When the money meter in Charlene's helmet started ticking down instead of stuttering upwards, she was pretty sure she knew what had happened, but then she felt it, and she was absolutely certain: the sensation of a massive ship - a ship the size of a small moon, a ship with its own gravity - jumping to hyper speed within half a kilometre of her. It turns out that much mass can't just blip away without it affecting the bodies around it. She felt it in her bones, like a reverberation but deeper. That's when she had to admit to herself that she'd been left behind.
She was floating in her corporate-issue EVA suit over the new installation, a replacement hab ring on the Ganymede station. The old one was so full of cracks and holes that the corporation finally realized they were losing money on escaped oxygen and lost productivity due to hypoxemia in the crew. They'd been complaining for six months about headaches, not being able to breathe, and something they'd started calling "cotton brain," but that hadn't convinced the money people, obviously.
Charlene had been out doing a final check, which was her job, and that had kept her from getting back in time for the hyper jump. No countdown. No warning. No coworkers telling her to hurry up. The system just flipped from paying her to charging her for air, electricity, and wear-and-tear to her suit.

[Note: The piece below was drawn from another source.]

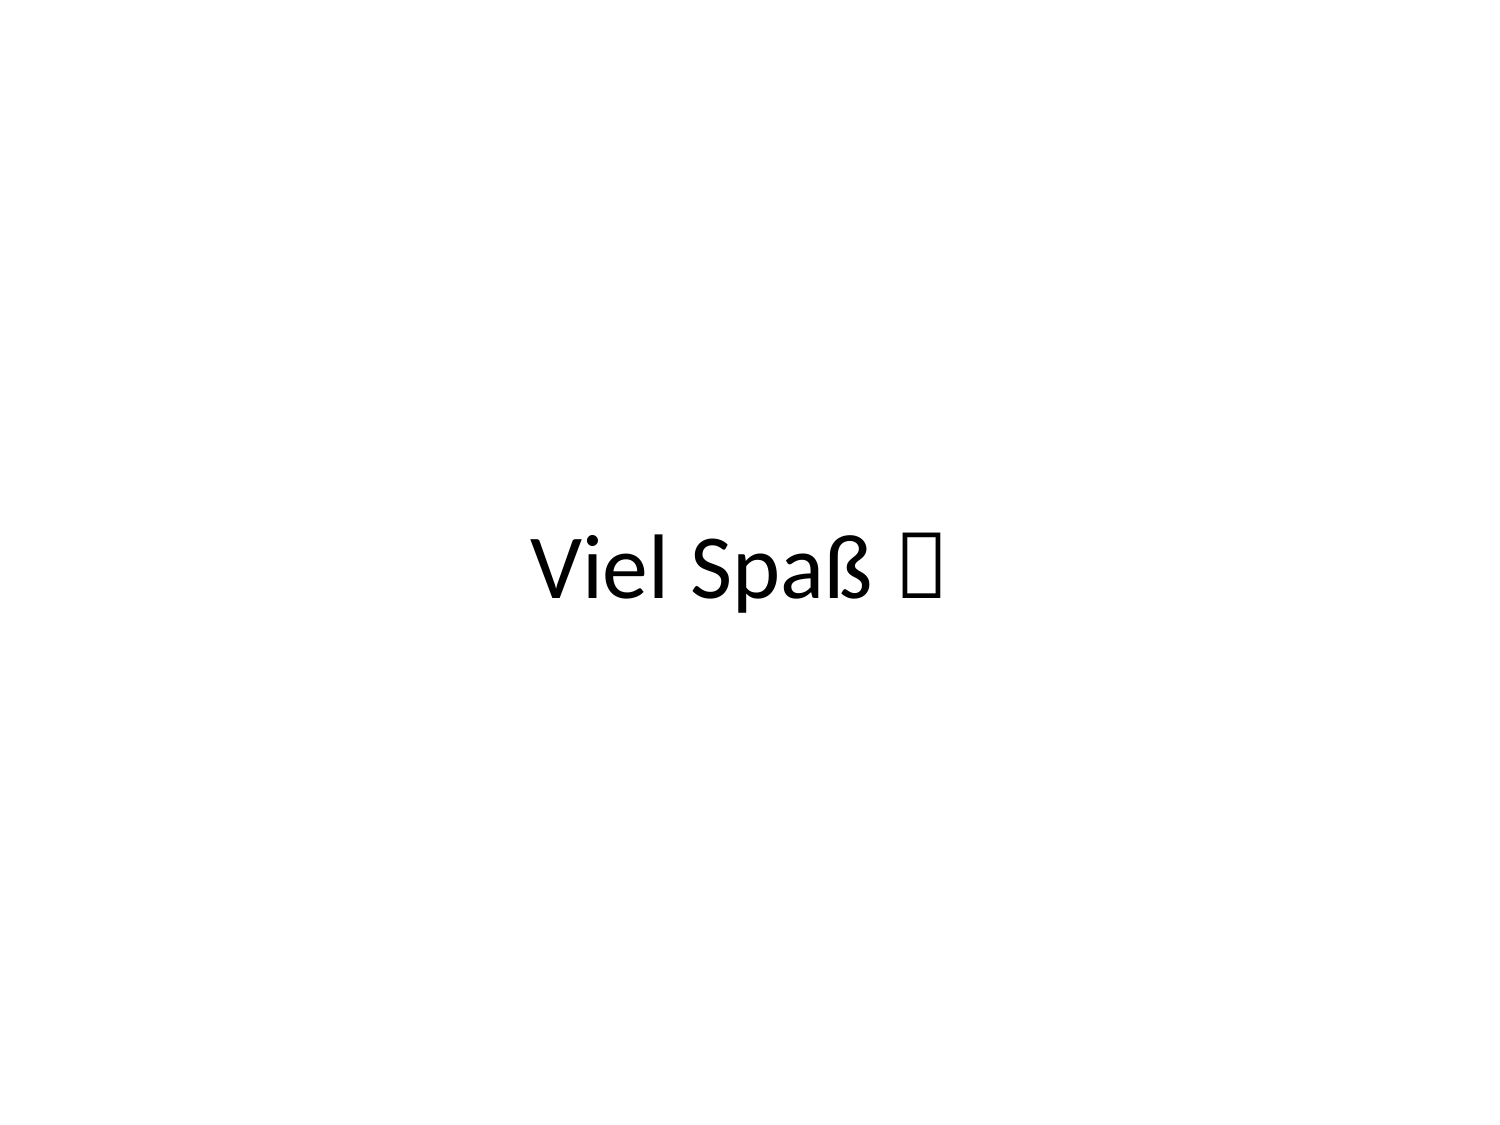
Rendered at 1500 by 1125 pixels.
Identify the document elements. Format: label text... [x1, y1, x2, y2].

title Viel Spaß  [64, 468, 1415, 656]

There was a blank spot on the inside of her helmet, between the money meter and the corporate logo - a baby in a space suit wearing a cowboy hat, for some reason - and in that tiny little space, she'd always wanted to take a sharpie and write "fuck capitalism." She stared at that spot and imagined the letters scrawled there, as angry as she was. It comforted her a little. Not as much as a union would have, but they were in space, so there were no laws, and so no union, and at that particular moment, no ship. But she'd heard of people sending encrypted IMs, having meetings in surveillance blindspots, organising enough workers together that the bosses would have to listen.
She gave the finger to the space where the ship had been, careful not to let go of the clipboard in her other hand because they'd charge her for that, too. She'd sworn to herself she'd never end up in this situation. She knew it had happened to other workers. She'd watched it happen. But the company had a schedule, and the schedule was way more important than one replaceable employee.

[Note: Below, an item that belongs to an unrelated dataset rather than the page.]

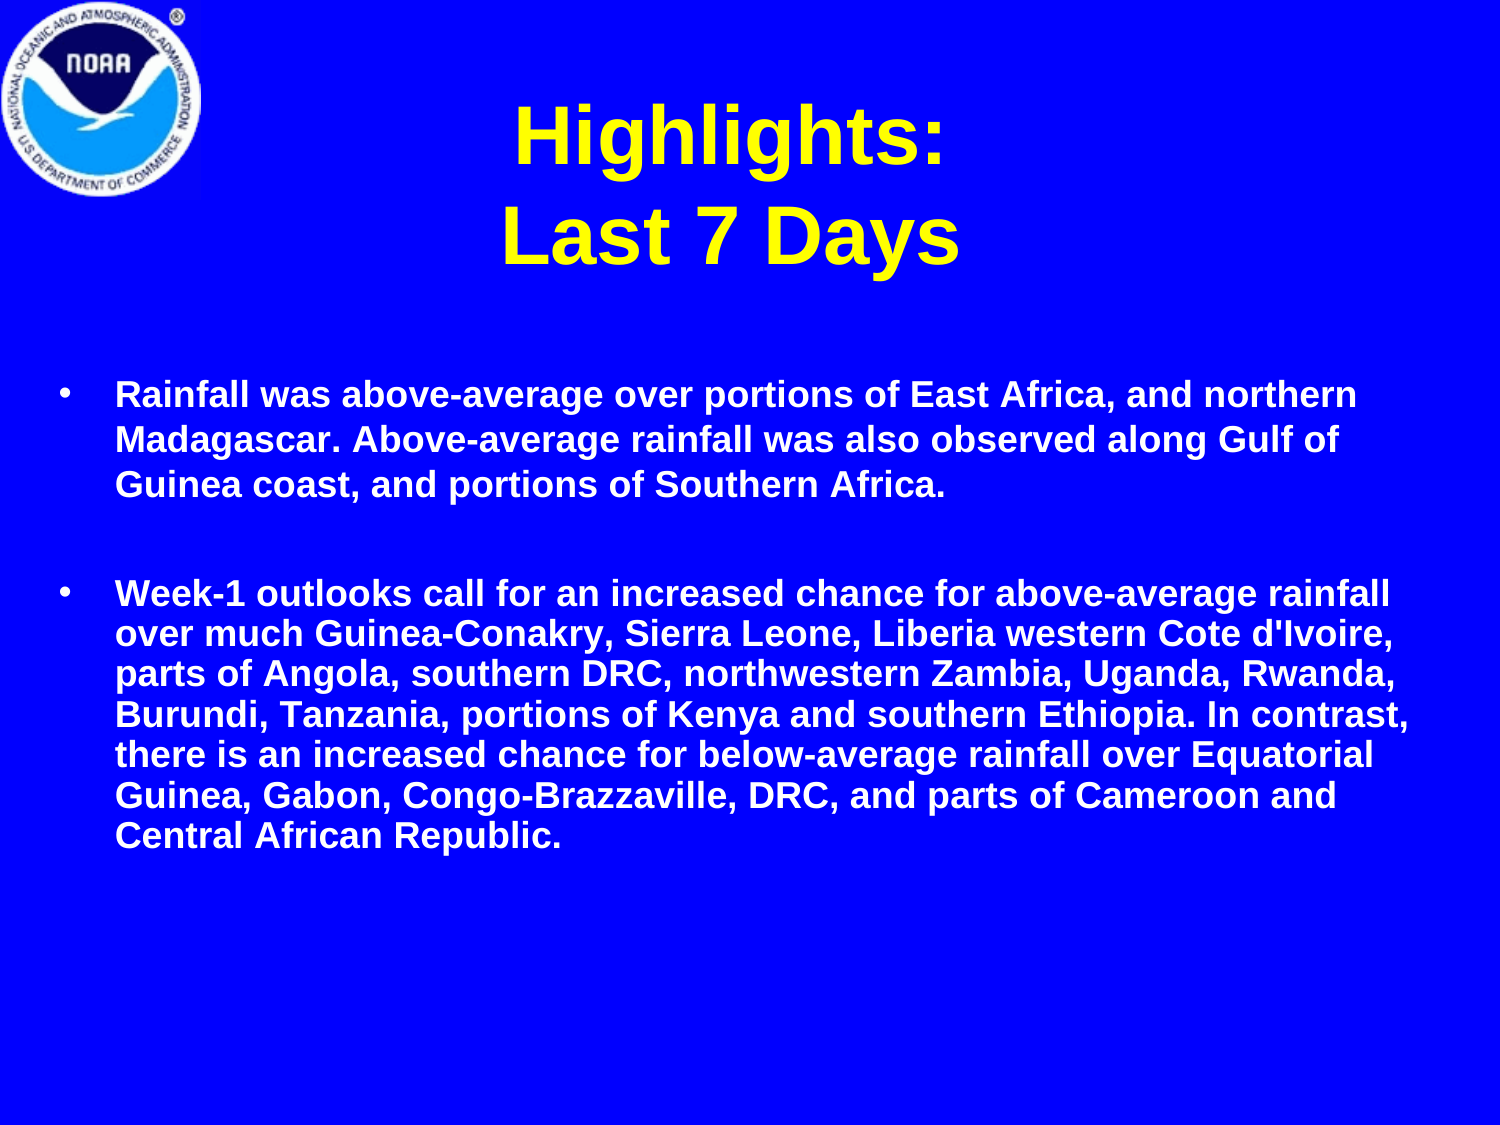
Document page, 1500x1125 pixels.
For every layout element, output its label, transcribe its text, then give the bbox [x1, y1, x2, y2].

picture [0, 0, 200, 200]
title Highlights: Last 7 Days [137, 87, 1325, 275]
text_box Rainfall was above-average over portions of East Africa, and northern Madagascar. Above-average rainfall was also observed along Gulf of Guinea coast, and portions of Southern Africa. Week-1 outlooks call for an increased chance for above-average rainfall over much Guinea-Conakry, Sierra Leone, Liberia western Cote d'Ivoire, parts of Angola, southern DRC, northwestern Zambia, Uganda, Rwanda, Burundi, Tanzania, portions of Kenya and southern Ethiopia. In contrast, there is an increased chance for below-average rainfall over Equatorial Guinea, Gabon, Congo-Brazzaville, DRC, and parts of Cameroon and Central African Republic. [43, 362, 1432, 1063]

The next couple of minutes were going to really suck, and when it was all over, the best she could hope for was losing half her pay for the whole contract. The meter took a big jump and then continued ticking down more steadily. That would be the system charging her for the processing time required to hire a replacement, as well as that replacement's pay bump, and they'd also charge that replacement for the paperwork involved in promoting them, of course. God damn them. That's when she realized she'd be lucky to make anything off this contract at all.

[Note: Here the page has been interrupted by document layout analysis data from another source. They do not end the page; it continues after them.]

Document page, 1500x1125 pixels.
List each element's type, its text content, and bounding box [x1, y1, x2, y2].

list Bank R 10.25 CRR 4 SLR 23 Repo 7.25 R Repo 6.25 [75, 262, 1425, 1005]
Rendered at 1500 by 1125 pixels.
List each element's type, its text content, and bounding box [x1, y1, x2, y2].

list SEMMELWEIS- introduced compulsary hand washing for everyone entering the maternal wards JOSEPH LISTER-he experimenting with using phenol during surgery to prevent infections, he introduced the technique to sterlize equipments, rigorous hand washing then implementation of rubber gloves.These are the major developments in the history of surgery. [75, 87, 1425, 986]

She wanted to wait another few minutes to see if they'd come back for her, but she knew they wouldn't, and she'd lose less money if she just bit the bullet and hit her beacon. She sighed. It was a sigh that expressed thirteen years of working for this piece-of-shit company and all its wage-thieving bullshit.
She tapped her beacon and waited. She'd never experienced cryo before, but she'd heard it was awful. First, five tiny arms unfolded from the helmet and shoved plugs up her nostrils, into her ears, and down her throat, which meant she couldn't breathe or hear while her visor counted, "3... 2... 1!" and shot two globs of saline lubricant into her eyes. She closed her left in time, but her right was stuck open, her vision filled with a dark blur. That's the moment some sadistic engineer had decided the suit would plug her lower orifices, too. Then, the suit filled with fast-drying foam, the plug in her throat released its pouch of anaesthetic, and her whole body sank into a coma so deep she was legally dead. She'd float there for a while until someone picked her up. She could stay revivable for up to five months, but if it took that long, they'd start dipping into her savings.
Just before she lost consciousness, she thought: union. Half-dreaming already, she swore that when she was finally picked up, whether it was a day or a year, she'd find the organizers. This job wasn't good enough to be afraid of losing it.